Anosmia e hiposmia: quando a pessoa tem dificuldade de sentir os odores

O olfato é um dos nossos cinco sentidos. Mas se engana quem acha que ele é um dos menos importantes. Perder a sensação de cheiros e odores é perder parte dos prazeres da vida e ter maior risco de sofrer acidentes domésticos.

“Na natureza é olfato que vai nos alertar sobre diversos perigos. Uma comida estragada ou o cheiro de fumaça, por exemplo, nos alerta sobre algo que pode comprometer nossa saúde ou a vida. Além disso para nós, humanos, o cheiro também têm uma função ligada ao prazer. Sentir os perfumes, é um deles, e mesmo a sensação completa do paladar se dá nas mucosas olfativas mais do que na língua em si”, explica Arthur Guilherme L.B.S. Augusto, otorrinolaringologista da Santa Casa de São Paulo.

A perda de olfato parcial é chamada de hiposmia e quando essa perda é completa o quadro é conhecido como anosmia, a impossilidade de sentir qualquer tipo de odor.

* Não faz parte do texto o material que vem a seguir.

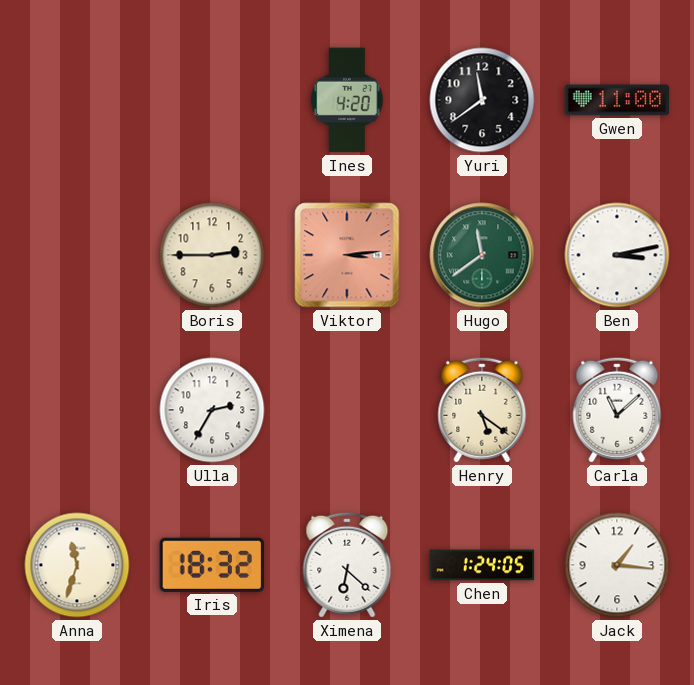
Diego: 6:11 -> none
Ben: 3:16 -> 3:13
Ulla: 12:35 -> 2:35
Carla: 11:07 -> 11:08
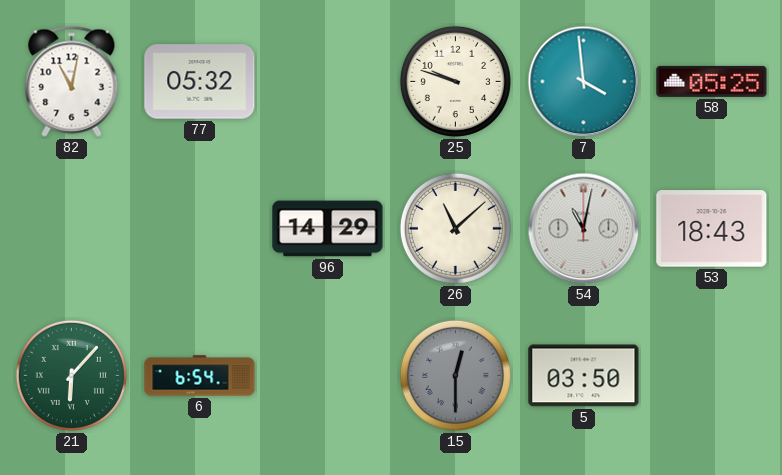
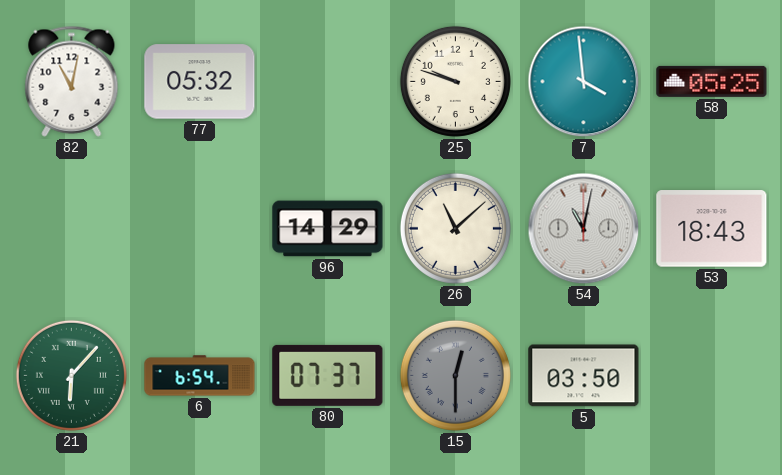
80: none -> 07:37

“A hiposmia pode ter diversas causas que podem ser agrupadas em três grupos: as causadas por um problema condutivo – o odor não chega às mucosas olfativas –, sensorial – esse cheiro não é identificado –, ou traumática, quando um acidente compromete a área do cérebro que tem processa as informações sobre determinados odores”, indica Augusto.

No caso de um problema condutivo, as alterações anatômicas, como o desvio de septo e os pólipos nasais, são as mais comuns. Com dificuldades de respirar e levar o ar até as mucosas, as moléculas de odor chegam de forma precária e podem não ser identificados. Outro tipo de alteração anatômica é quando um vírus – da gripe ou resfriado – causa algum tipo de obstrução na cavidade nasal. Esses vírus, em último caso, podem comprometer a própria mucosa, deixando-a menos sensível. O problema aí é sensorial.

“O caminho natural da identificação de um odor passa pela captação na mucosa olfativa. Essa informação vai pelos nervos até o bulbo olfatório no cérebro e é identificado pelo córtex olfatório. Qualquer problema nesse caminho compromete o conjunto sensorial”, afirma Augusto.

Acidentes também podem causar a interrupção desse caminho que os odores fazem para chegar no cérebro. “Além disso pode haver tumores, doenças degenerativas – como o Alzheimer e o Parkinson – ou mesmo um Acidente Vascular Cerebral, o AVC, que pode gerar uma lesão no cérebro”, explica o especialista.

Em casos raros há pessoas que nascem sem a habilidade de processar as informações sobre os odores. São causas genéticas ou congênitas e nesses indivíduos a hiposmia pode ser completa, levando à anosmia.

Perda de qualidade de vida

A perda do olfato, parcial ou total, diminuir a qualidade de vida dos indivíduos, afirma Augusto. Isso porque o prazer de se alimentar diminui em muito, e os eventos sociais se tornam menos interessantes. E os indivíduos também começam a ter dúvidas se o próprio odor corporal é agradável aos outros. Isso, aos poucos, vai levando ao evitamento ou isolamento social. Não por acaso a hiposmia e a anosmia são associadas a um maior risco de desenvolvimento de depressão e outros transtornos do humor.

“Essas pessoas, que não conseguem identificar os odores, acabam usando perfume em excesso ou tendo dificuldades de higiene pessoal. O mesmo vale para seus ambientes, o que também contribui para a diminuição dos contatos sociais. Ninguém quer receber visitas sem saber se o ambiente é agradável para os outros”, diz.

Uma forma de contornar o problema é contar com a ajuda dos amigos, parentes ou cônjuges, que vão servir de baliza para a os cheiros e odores. No caso de pessoas que passam muito tempo sozinhas, detectores de fumaça ou de gás também são boas sugestões para garantir a segurança e evitar acidentes ou morte.